Silencieux, Unohana et Ukitake préféraient se tenir à distance de la conversation. Ils avaient toujours vu Urahara comme une bonne personne, attendre de voir le déroulement des choses leur convenaient et ils n'interviendraient que lorsqu'ils en sentiraient le besoin.

Toshiro Hitsugaya de son côté avait été choisi pour mener les négociations, si on pouvait véritablement appeler ça des "négociations". Il ne voyait pas Urahara comme ses compagnons. Il n'avait ni bonne, ni mauvaise opinion de l'homme. À ses yeux, toutes les choses qui orbitaient autour de l'ancien capitaine provoquaient catastrophes sur catastrophes. Il n'était pas quelqu'un digne de confiance et la prophétie d'Aizen ne pouvait pas être ignorée, le risque était trop grand.


Il réitéra alors sa demande au nom du conseil.


Une mention qui eut pour seul effet d’accentuer la tension qui régnait. Rien de bon ne sortait du Central 46 d’après Urahara. Ceux qui y siégeaient ne visaient qu’à maîtriser les actions du Gotei 13, ils étaient manipulables et irréfléchis. Au fond de lui la haine avait prospéré au fil des années : jamais il n'avait su pardonner l'institution pour l'injustice dont il avait été victime.

"Il suffit Kisuke !"

C’était Yoruichi, exaspérée par les deux camps et par le comportement de son ami de toujours qui haussa la voix. Elle ne souhaitait qu’une chose, le frapper, assez fort pour avoir osé lui cacher des éléments, encore. Mais en cet instant, le sauver d’une bataille qui finirait mal quel que soit le vainqueur était son seul objectif. Les poings serrés, elle fixa Urahara d'un regard de plomb. Cela n’avait rien d’une supplication, c’était beaucoup plus proche d’un ordre.

Sa bonne intention était évidente pour Kisuke. Alors il s’excusa :

"Pardonne moi Yoruichi-san.
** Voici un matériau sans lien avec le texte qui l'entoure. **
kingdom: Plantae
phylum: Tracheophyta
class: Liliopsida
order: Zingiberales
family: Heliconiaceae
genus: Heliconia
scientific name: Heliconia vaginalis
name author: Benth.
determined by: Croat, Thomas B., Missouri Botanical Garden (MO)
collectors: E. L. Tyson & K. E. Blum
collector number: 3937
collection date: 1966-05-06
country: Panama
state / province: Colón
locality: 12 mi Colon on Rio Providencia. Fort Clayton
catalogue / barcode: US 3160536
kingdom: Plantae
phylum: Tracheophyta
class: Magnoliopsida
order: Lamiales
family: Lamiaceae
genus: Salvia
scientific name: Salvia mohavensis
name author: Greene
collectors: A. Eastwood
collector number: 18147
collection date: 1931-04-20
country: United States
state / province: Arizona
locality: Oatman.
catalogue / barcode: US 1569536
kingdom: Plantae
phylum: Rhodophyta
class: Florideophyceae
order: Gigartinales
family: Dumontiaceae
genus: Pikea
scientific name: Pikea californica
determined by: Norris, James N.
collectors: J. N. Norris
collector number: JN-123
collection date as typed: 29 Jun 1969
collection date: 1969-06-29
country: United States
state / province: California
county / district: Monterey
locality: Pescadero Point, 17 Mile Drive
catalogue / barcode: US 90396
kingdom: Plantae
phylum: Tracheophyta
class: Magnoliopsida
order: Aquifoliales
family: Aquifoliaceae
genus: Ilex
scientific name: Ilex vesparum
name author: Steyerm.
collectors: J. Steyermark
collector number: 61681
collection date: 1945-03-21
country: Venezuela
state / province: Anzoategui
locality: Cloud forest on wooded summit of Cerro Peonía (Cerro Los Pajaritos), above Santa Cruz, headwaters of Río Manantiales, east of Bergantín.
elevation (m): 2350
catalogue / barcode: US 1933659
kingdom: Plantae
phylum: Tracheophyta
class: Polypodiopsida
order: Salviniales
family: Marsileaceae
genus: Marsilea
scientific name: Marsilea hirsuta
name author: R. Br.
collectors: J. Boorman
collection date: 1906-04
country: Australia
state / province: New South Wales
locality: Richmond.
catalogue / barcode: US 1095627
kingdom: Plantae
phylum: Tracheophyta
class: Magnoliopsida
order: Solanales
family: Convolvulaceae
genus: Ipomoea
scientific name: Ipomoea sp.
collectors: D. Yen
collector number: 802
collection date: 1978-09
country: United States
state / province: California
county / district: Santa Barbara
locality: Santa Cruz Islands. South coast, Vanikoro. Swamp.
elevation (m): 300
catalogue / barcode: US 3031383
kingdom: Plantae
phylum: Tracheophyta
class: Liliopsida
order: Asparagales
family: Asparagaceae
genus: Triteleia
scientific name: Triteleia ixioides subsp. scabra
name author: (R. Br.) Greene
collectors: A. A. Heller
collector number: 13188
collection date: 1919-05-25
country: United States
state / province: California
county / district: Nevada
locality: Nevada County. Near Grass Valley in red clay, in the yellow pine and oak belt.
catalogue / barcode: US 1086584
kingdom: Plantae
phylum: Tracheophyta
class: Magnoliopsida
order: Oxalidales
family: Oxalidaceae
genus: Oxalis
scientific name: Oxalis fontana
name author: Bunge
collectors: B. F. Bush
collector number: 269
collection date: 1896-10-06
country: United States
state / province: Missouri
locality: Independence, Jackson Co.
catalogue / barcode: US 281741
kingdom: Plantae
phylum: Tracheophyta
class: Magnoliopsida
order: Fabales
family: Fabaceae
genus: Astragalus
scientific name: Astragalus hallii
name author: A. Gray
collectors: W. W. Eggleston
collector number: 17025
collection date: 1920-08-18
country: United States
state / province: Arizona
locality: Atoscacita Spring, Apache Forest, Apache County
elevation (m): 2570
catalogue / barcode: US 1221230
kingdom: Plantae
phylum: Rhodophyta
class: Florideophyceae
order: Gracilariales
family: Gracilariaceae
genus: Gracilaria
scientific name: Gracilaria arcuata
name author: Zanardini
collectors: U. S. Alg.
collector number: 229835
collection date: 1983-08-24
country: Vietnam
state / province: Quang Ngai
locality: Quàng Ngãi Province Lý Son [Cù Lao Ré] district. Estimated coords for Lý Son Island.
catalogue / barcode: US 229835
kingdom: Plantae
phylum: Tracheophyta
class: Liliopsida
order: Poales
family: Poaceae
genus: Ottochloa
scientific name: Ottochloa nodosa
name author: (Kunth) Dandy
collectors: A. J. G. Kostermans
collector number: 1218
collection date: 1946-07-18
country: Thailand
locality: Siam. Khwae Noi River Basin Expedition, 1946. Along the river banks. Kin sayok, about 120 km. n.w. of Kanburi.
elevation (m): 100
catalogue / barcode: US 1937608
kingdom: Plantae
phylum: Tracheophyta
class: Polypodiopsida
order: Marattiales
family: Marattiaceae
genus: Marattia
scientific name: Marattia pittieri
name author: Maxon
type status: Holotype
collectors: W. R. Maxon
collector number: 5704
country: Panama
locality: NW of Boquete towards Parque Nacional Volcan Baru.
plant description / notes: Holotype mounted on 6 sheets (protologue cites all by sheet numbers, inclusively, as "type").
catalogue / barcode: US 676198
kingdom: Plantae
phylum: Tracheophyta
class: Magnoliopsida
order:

Mais je ne peux pas.

— Kisuke… commença-t-elle en grinçant les dents pour retenir sa colère.

— Au vu du ton que tu as utilisé contre moi, je sais que tu m’en veux, la coupa-t-il. Je suis sûr que le garçon est suffisamment intelligent pour avoir compris quand tu es partie avec lui aujourd’hui."

Il prit une courte pause et répéta :

"Vraiment Yoruichi, je ne mens pas. Je ne peux pas."

Il insista fortement sur la fin de sa phrase. Il ne pouvait pas, pas physiquement, c’est ce que Yoruichi comprit. Elle le regarda à la fois triste et déçue. Pourquoi ne lui en avait-il jamais parlé ? Ses épaules retombèrent, emportant avec elles toute la pression de son corps et elle soupira.

"Donc, Ichigo m’a dit la vérité ? Le Senkaimon te repousse."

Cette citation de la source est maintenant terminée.